▶ _WHAT YOU NEED TO DO_:
As soon as the line containing "223 73 5812" appears, start repeating lines exactly and continue to the end of the entries; please skip pictures.

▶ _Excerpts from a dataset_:
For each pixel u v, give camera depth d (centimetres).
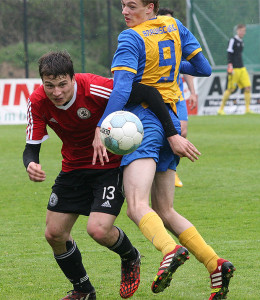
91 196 1086
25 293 1124
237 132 4262
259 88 5966
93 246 1473
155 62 1090
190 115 5772
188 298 1077
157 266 1290
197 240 1031
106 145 1020
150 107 1061
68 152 1085
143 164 1035
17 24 5991
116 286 1166
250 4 6062
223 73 5812
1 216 1825
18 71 6041
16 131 4541
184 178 2467
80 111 1045
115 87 1043
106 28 5984
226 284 994
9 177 2553
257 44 6091
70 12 5981
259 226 1636
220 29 6044
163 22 1112
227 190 2191
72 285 1177
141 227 985
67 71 998
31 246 1472
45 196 2147
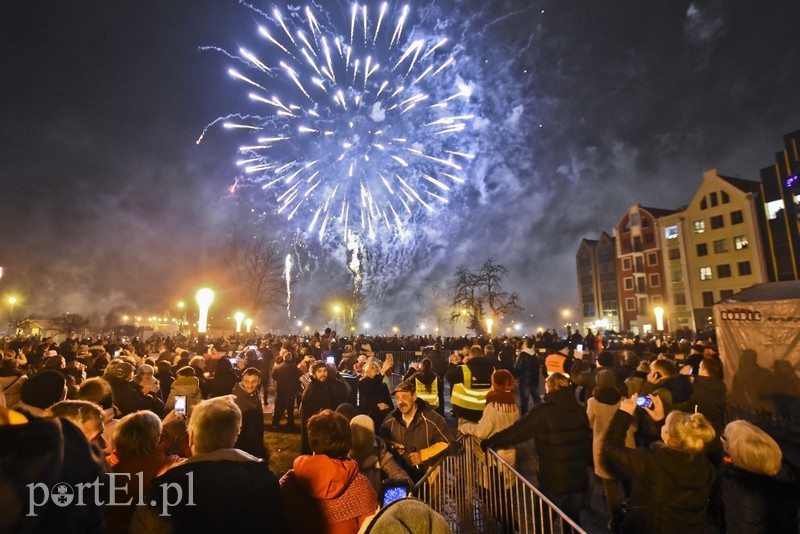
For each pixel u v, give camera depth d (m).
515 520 4.10
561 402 4.42
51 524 1.49
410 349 26.08
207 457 2.21
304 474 2.64
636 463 3.24
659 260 56.09
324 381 7.13
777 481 2.95
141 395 6.09
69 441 1.70
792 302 8.61
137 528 1.99
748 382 9.02
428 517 1.49
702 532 3.07
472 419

▶ _SOLUTION TO THE PROBLEM_:
223 73 5812
1 216 1825
18 71 6041
16 131 4541
184 178 2467
80 111 1045
115 87 1043
106 28 5984
226 284 994
9 177 2553
257 44 6091
70 12 5981
259 226 1636
220 29 6044
163 22 1112
227 190 2191
72 285 1177
141 227 985
67 71 998
31 246 1472
45 196 2147
For each pixel u v, give camera depth d (m).
515 520 4.10
561 402 4.42
51 524 1.49
410 349 26.08
207 457 2.21
304 474 2.64
636 463 3.24
659 260 56.09
324 381 7.13
777 481 2.95
141 395 6.09
69 441 1.70
792 302 8.61
137 528 1.99
748 382 9.02
428 517 1.49
702 532 3.07
472 419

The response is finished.